FCC Chair Carr’s Threats to Punish Broadcasters Are Unconstitutional

Technology



EFF joined other digital rights and civil liberties organizations in calling out the unconstitutionality of Federal Communications Commission chair Brendan Carr’s recent threats to punish broadcasters for airing statements he disagrees with. 

Carr’s recent threats, like his past threats, are unconstitutional efforts to coerce news coverage that favors President Donald Trump. He wrongly claims that the FCC’s “public interest” standard allows him and the commission to revoke the licenses of broadcasters who publish news that is unflattering to the government is anathema to our country’s core constitutional values. 

The First Amendment constrains the FCC’s authority to force broadcasters to toe the government’s line, even though broadcast licensees are required to operate in the “public interest, convenience, and necessity.” Imposing restrictions on licensees’ speech, especially viewpoint-based limitations, are still subject to First Amendment scrutiny even if, in some circumstances, that scrutiny differs somewhat from that applied to non-broadcast media. And the “public interest” requirement, as it were, has never been interpreted to allow the type of viewpoint-based punishment that Carr has threatened here.  
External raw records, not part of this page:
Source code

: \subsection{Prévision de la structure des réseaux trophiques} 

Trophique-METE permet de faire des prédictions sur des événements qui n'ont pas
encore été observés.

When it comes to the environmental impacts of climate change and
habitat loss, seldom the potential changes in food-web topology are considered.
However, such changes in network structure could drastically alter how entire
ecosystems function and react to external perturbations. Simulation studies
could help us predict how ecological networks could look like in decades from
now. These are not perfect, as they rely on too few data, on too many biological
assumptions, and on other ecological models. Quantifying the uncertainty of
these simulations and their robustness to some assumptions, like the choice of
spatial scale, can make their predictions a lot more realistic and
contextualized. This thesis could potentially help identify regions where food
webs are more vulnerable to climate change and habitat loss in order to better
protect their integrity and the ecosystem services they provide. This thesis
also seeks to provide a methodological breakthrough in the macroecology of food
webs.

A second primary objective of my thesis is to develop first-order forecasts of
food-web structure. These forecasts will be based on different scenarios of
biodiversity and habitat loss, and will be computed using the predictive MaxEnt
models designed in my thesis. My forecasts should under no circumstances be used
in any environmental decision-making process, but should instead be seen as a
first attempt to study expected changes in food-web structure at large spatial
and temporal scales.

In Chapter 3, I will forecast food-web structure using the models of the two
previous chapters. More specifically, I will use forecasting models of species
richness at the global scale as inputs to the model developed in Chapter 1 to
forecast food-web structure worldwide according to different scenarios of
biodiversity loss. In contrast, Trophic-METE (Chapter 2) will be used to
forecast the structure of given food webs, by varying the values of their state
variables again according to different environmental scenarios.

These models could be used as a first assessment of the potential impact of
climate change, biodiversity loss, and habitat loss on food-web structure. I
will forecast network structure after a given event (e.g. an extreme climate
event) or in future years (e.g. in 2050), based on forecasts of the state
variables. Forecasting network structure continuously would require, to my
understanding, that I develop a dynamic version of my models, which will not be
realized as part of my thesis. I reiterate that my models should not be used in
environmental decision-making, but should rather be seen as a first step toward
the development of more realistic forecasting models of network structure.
Everyone agrees that news reporting should strive for accuracy, but Carr’s threats have little do with that. Instead, his allegations of “falsity” are a proxy for retaliation based on (1) Carr’s subjective policy disagreements; (2) any criticism of Trump and the administration broadly; (3) treatment of anything that is not the official US government line about the Iran War as “false.” 

We join the call for Carr to withdraw these threats.